Please restate, word for word, the lines below that begin at the one with "index mcp: (853, 859)" and end at the one with "pinky pip: (315, 353)". Leave out all other lines.

(DATASET)

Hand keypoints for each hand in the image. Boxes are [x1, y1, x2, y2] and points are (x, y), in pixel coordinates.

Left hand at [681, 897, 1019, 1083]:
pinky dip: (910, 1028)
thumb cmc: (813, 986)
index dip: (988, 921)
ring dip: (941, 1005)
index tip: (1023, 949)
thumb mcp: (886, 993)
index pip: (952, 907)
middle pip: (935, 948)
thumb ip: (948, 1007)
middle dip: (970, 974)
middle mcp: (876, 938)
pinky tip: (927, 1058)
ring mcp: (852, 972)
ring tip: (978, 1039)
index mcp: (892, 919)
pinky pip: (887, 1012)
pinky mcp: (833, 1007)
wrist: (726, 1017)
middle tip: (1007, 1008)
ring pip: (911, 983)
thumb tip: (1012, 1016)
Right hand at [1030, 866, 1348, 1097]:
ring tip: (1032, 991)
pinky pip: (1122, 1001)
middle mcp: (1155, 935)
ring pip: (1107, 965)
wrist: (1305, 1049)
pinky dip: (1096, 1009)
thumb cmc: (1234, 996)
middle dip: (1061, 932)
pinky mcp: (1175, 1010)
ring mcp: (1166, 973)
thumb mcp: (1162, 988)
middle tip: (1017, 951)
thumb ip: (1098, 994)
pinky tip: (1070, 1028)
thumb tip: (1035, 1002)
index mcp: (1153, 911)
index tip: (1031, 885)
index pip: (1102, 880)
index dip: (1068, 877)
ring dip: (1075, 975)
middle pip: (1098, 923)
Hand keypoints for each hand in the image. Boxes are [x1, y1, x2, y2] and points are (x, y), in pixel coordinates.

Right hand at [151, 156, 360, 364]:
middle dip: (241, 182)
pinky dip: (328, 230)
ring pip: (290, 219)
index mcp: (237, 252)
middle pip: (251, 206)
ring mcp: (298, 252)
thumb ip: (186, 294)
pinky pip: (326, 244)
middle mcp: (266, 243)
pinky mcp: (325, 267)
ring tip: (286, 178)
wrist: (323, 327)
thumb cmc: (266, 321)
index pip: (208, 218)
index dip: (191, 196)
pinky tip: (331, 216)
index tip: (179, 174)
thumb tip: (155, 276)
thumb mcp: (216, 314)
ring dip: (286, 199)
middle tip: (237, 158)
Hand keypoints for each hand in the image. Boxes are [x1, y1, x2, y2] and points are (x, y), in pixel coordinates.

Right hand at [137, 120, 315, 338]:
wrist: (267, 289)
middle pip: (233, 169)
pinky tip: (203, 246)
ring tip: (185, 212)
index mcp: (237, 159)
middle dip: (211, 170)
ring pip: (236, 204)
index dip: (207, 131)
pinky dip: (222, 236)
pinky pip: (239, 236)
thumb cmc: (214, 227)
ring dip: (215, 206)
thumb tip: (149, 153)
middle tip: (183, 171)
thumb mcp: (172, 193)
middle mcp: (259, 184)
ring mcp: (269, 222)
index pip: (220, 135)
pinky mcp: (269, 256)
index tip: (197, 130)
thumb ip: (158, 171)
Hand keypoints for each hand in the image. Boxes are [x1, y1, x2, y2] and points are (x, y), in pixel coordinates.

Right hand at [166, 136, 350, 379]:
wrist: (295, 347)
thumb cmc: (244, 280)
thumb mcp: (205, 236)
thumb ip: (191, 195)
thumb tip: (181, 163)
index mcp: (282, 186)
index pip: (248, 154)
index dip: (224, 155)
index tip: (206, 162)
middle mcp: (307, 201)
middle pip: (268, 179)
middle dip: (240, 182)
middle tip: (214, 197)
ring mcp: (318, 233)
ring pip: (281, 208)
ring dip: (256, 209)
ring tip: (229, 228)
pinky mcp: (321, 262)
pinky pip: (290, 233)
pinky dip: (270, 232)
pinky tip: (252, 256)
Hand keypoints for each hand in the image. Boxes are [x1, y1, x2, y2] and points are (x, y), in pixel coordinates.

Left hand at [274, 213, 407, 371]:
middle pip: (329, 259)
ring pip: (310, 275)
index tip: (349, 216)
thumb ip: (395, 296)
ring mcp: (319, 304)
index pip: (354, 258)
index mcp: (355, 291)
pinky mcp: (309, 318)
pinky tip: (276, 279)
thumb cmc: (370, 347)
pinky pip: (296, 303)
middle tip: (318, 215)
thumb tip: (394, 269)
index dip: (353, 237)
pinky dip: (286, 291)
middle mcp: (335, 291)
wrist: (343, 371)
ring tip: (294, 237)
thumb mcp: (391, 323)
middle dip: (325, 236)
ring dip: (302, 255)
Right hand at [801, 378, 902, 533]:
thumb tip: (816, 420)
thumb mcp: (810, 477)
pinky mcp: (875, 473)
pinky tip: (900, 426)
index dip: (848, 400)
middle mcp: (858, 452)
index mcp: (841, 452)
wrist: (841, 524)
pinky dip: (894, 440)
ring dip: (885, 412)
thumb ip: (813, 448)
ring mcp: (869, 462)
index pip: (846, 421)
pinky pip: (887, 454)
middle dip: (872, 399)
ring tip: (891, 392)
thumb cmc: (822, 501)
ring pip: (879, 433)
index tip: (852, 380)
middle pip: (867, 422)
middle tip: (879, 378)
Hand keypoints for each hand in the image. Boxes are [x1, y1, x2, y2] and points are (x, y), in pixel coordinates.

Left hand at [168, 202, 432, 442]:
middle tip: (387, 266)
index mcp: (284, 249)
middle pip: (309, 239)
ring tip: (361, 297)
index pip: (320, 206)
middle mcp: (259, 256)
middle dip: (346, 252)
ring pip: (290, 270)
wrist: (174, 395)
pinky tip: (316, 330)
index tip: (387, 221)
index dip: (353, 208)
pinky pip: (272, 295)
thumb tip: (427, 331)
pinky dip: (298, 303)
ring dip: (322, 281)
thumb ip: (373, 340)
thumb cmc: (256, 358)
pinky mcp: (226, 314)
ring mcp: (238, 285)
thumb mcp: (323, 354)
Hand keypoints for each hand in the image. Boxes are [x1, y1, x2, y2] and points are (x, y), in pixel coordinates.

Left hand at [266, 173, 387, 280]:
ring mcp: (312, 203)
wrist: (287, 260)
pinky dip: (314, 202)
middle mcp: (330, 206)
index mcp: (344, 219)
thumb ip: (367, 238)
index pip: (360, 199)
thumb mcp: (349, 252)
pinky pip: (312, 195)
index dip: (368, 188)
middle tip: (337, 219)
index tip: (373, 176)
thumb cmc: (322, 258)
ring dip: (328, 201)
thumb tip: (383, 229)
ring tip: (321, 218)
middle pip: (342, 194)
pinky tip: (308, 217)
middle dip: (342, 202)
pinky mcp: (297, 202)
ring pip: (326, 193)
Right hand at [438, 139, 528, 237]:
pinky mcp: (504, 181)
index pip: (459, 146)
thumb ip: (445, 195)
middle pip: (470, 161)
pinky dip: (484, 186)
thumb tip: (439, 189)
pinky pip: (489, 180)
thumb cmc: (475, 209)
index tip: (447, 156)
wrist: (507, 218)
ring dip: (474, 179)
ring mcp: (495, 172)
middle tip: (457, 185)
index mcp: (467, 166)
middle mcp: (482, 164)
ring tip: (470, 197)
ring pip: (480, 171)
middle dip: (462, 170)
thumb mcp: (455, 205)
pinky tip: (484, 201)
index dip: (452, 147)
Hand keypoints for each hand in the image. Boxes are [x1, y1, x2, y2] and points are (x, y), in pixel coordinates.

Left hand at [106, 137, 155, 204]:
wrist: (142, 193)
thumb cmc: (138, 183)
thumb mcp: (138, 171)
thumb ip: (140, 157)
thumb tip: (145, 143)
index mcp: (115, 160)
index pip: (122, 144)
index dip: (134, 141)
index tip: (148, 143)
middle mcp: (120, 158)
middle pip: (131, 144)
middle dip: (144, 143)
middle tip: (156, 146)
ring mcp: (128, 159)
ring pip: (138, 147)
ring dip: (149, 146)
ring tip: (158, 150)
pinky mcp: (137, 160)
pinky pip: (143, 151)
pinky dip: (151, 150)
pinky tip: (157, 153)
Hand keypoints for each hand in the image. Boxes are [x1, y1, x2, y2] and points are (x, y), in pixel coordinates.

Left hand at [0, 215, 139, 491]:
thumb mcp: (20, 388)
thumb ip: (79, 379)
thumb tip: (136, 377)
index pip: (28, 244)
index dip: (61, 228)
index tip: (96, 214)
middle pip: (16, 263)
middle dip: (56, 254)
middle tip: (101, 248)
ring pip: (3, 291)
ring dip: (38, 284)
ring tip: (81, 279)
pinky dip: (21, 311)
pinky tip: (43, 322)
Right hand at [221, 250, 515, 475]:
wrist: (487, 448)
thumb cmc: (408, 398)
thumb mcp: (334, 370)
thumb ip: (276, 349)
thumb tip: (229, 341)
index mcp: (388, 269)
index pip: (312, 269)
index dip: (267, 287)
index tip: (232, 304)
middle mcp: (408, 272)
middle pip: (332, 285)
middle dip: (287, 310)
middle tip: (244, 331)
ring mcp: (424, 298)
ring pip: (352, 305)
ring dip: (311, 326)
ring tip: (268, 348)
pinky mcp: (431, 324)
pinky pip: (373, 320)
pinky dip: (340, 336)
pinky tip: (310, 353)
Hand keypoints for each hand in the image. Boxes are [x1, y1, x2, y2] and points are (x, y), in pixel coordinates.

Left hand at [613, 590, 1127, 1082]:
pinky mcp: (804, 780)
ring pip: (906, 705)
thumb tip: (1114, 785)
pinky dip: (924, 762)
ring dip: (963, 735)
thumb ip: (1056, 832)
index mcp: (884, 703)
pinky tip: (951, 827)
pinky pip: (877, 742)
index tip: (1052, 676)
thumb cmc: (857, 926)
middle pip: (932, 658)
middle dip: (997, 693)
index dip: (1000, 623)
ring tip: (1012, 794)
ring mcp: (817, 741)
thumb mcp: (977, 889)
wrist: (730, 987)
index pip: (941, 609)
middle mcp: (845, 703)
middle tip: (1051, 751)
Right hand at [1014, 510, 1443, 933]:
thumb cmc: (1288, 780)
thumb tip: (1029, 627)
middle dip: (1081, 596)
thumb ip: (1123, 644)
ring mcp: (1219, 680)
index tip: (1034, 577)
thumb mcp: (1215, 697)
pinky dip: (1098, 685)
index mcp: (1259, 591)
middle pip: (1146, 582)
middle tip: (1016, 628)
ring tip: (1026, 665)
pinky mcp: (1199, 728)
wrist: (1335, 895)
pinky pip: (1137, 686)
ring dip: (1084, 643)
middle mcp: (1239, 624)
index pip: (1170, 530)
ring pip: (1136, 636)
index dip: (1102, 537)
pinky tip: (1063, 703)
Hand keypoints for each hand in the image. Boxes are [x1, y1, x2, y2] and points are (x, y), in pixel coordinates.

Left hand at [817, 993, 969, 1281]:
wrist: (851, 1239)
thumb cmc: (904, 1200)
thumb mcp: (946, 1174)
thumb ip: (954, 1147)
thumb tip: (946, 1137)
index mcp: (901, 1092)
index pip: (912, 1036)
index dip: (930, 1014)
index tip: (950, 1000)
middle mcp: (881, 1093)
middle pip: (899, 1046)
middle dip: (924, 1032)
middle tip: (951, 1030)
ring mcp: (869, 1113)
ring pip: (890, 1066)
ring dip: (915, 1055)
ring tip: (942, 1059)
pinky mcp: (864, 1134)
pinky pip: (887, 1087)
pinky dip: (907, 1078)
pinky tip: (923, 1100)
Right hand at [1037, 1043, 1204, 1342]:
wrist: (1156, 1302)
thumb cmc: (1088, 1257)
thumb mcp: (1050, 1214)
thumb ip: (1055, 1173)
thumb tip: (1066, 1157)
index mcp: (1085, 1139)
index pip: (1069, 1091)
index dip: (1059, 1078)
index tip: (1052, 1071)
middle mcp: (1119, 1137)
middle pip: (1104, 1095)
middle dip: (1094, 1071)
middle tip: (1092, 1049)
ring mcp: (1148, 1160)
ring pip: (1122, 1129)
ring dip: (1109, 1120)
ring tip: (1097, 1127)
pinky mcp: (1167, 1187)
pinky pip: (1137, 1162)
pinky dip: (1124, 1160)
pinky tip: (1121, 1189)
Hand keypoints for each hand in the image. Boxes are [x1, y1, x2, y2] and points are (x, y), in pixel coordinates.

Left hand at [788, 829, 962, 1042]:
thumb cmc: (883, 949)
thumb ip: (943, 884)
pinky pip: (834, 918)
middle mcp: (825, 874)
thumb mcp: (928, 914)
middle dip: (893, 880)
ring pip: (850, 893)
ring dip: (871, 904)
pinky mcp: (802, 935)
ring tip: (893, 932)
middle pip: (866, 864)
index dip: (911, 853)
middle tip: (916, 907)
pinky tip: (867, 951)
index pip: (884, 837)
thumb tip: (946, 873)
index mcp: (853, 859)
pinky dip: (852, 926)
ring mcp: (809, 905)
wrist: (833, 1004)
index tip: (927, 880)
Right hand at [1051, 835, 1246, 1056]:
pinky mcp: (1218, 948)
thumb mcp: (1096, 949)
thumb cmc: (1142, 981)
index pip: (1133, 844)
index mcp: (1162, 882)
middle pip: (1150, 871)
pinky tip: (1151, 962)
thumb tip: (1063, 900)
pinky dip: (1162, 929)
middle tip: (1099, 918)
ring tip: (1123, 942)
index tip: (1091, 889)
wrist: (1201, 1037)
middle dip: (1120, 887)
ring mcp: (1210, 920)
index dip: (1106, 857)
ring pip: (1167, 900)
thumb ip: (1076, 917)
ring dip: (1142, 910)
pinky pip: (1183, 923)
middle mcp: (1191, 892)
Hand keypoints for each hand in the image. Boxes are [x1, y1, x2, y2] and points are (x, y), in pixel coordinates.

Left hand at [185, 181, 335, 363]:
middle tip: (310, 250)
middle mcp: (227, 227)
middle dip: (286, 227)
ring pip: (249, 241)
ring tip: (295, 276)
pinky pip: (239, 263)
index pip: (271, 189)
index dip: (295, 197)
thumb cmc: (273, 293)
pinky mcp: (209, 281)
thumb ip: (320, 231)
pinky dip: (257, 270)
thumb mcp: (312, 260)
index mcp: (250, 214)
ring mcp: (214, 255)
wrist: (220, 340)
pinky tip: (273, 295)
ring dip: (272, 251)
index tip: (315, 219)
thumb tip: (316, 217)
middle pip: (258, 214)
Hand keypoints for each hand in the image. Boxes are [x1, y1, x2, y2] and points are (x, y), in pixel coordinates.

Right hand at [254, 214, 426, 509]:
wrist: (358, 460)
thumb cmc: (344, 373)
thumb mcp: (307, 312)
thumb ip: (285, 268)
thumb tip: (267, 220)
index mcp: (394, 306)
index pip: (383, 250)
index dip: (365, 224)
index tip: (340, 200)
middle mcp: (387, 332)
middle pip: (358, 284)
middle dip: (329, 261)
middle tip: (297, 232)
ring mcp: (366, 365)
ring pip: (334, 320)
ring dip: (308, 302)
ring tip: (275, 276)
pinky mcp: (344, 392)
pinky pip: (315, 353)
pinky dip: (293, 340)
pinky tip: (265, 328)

(End DATASET)

ANSWER AREA:
index mcp: (853, 859)
pinky dip: (852, 926)
ring mcp: (809, 905)
wrist: (833, 1004)
index tip: (927, 880)
Right hand at [1051, 835, 1246, 1056]:
pinky mcp: (1218, 948)
thumb mcp: (1096, 949)
thumb cmc: (1142, 981)
index pip: (1133, 844)
index mcp: (1162, 882)
middle pip: (1150, 871)
pinky tip: (1151, 962)
thumb tip: (1063, 900)
pinky dip: (1162, 929)
middle tip: (1099, 918)
ring tip: (1123, 942)
index tip: (1091, 889)
wrist: (1201, 1037)
middle dip: (1120, 887)
ring mcp: (1210, 920)
index dip: (1106, 857)
ring pip: (1167, 900)
thumb ip: (1076, 917)
ring dip: (1142, 910)
pinky pip: (1183, 923)
middle mcp: (1191, 892)
Hand keypoints for each hand in the image. Boxes are [x1, y1, x2, y2] and points are (x, y), in pixel coordinates.

Left hand at [185, 181, 335, 363]:
middle tip: (310, 250)
middle mcp: (227, 227)
middle dip: (286, 227)
ring pip: (249, 241)
ring tip: (295, 276)
pinky pip: (239, 263)
index pip: (271, 189)
index dip: (295, 197)
thumb cmc: (273, 293)
pinky mcp: (209, 281)
thumb ip: (320, 231)
pinky dip: (257, 270)
thumb mcp: (312, 260)
index mcp: (250, 214)
ring mcp: (214, 255)
wrist: (220, 340)
pinky tip: (273, 295)
ring dip: (272, 251)
index tip: (315, 219)
thumb tip: (316, 217)
middle pip: (258, 214)
Hand keypoints for each hand in the image. Boxes are [x1, y1, x2, y2] and points are (x, y), in pixel coordinates.

Right hand at [254, 214, 426, 509]:
wrist: (358, 460)
thumb cmc: (344, 373)
thumb mcp: (307, 312)
thumb ip: (285, 268)
thumb tip: (267, 220)
index mcp: (394, 306)
index pip: (383, 250)
index dip: (365, 224)
index tip: (340, 200)
middle mcp: (387, 332)
middle pip: (358, 284)
middle dip: (329, 261)
middle tip: (297, 232)
ring mcp: (366, 365)
ring pip: (334, 320)
ring dip: (308, 302)
ring tip: (275, 276)
pinky mcp: (344, 392)
pinky pip: (315, 353)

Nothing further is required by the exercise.